Sunday, September 5, 2010

Unpacking Long-Term Value

It's important to know the Long-Term Value (LTV) of the donors you acquire. This helps you justify the expense of acquisition. It's also important to understand the donor performance underlying LTV. Here's a basic table that does just that:

The table tracks the 5-year performance of 1,000 donors acquired in Year 1. In Year 1 the average donor gave 1.4 gifts with an average amount of $30.

In Year 2, only 400 donors continued giving. As is usually the case, these donors brought an increase to giving frequency and average gift. And they added $26 on average to their cumulative LTV.

The active donors from Year 2 become the beginning number of donors for Year 3. There are fewer donors than the prior year due to attrition. However, these donors have stronger retention (% Active). Again the performance of the donors continuing is higher than the year before. Less committed donors are leaving the fold. Those who stay have stronger giving performance.

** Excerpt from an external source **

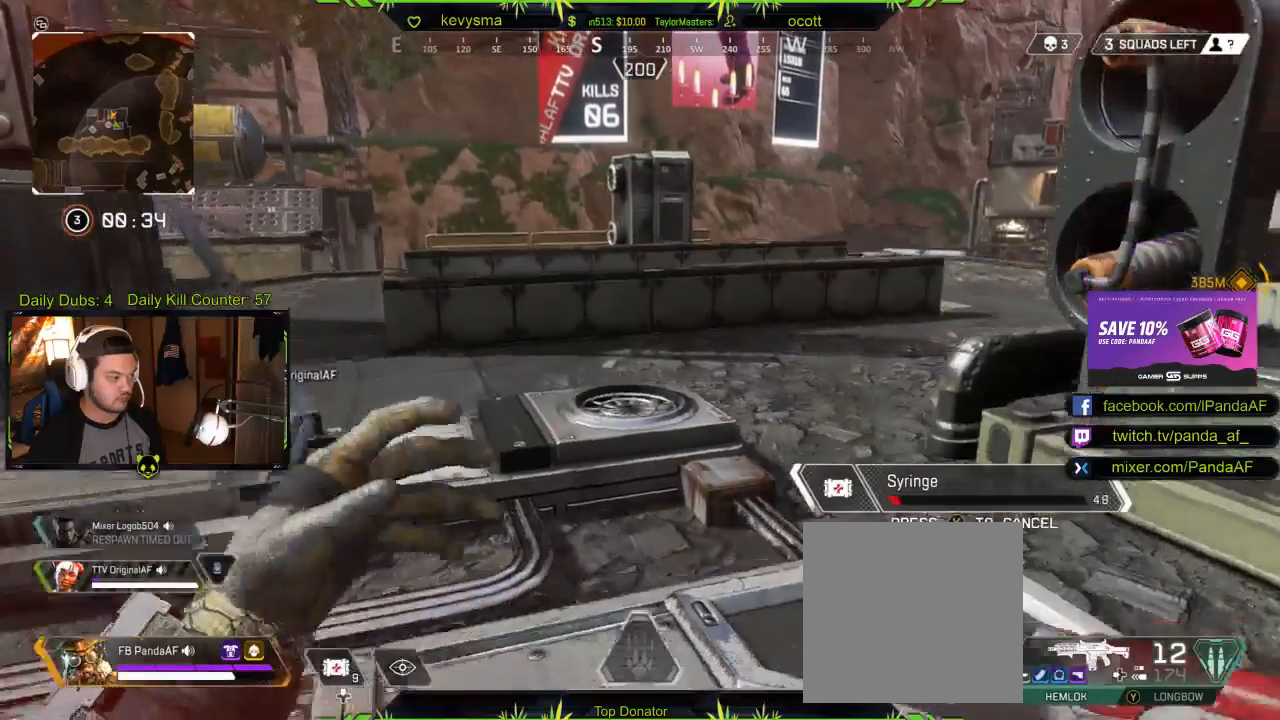
{"buttons": [], "left_stick": "center", "right_stick": "center", "events": []}
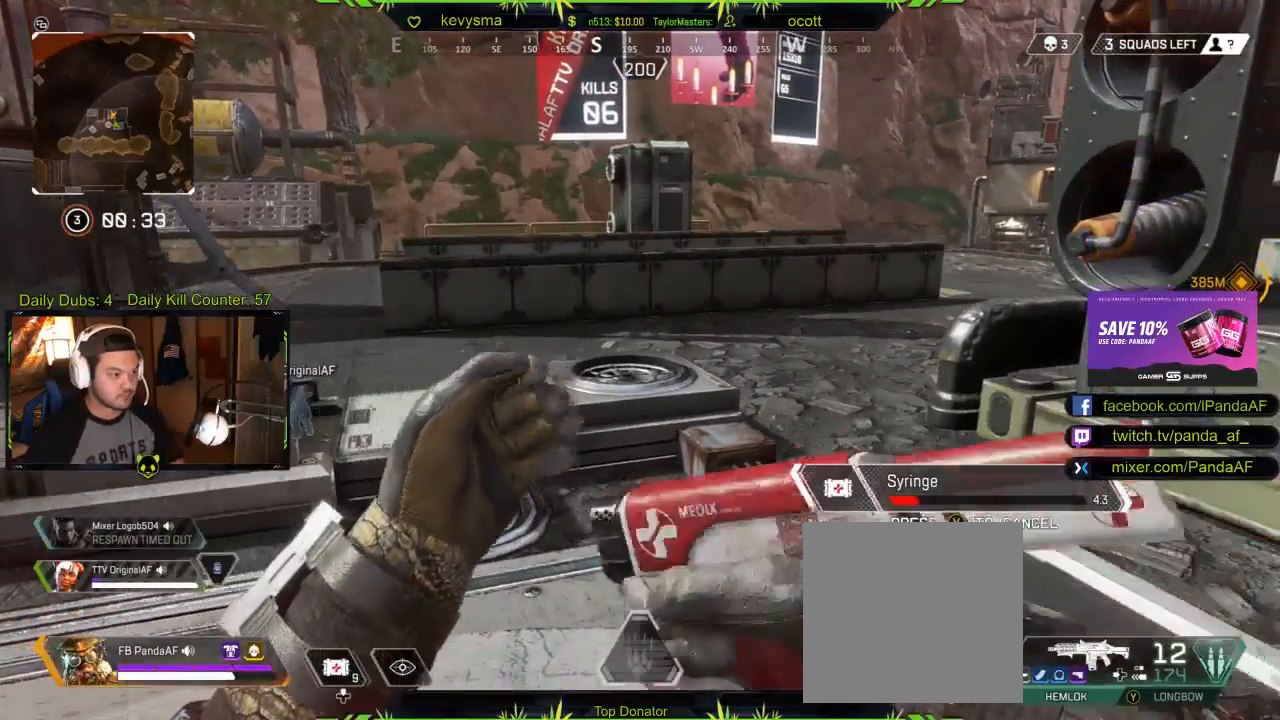
{"buttons": [], "left_stick": "center", "right_stick": "center", "events": [[233, "SELECT", "down"], [383, "SELECT", "up"]]}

At the end of 5 years, the cumulative LTV is $121. Each metric in the table -- % Active, Gifts per Active and Average Gift -- is instrumental in building to this eventual LTV.

If retention had been lower, the LTV would have dropped. That's why bonding donors through 2nd gift strategies is important. Same for lapse prevention and lapsed donor reactivation.

If giving frequency changes, so does LTV. That's why we need to give the donor ample opportunities to give to multiple offers and multiple channels.

Average gift also has an impact. That's where challenging yet appropriate ask amounts come into play.

The LTV metric helps you understand your organization's growth. At the same time, there's a lot going on underneath that helps us understand we can adjust strategies and tactics to improve it.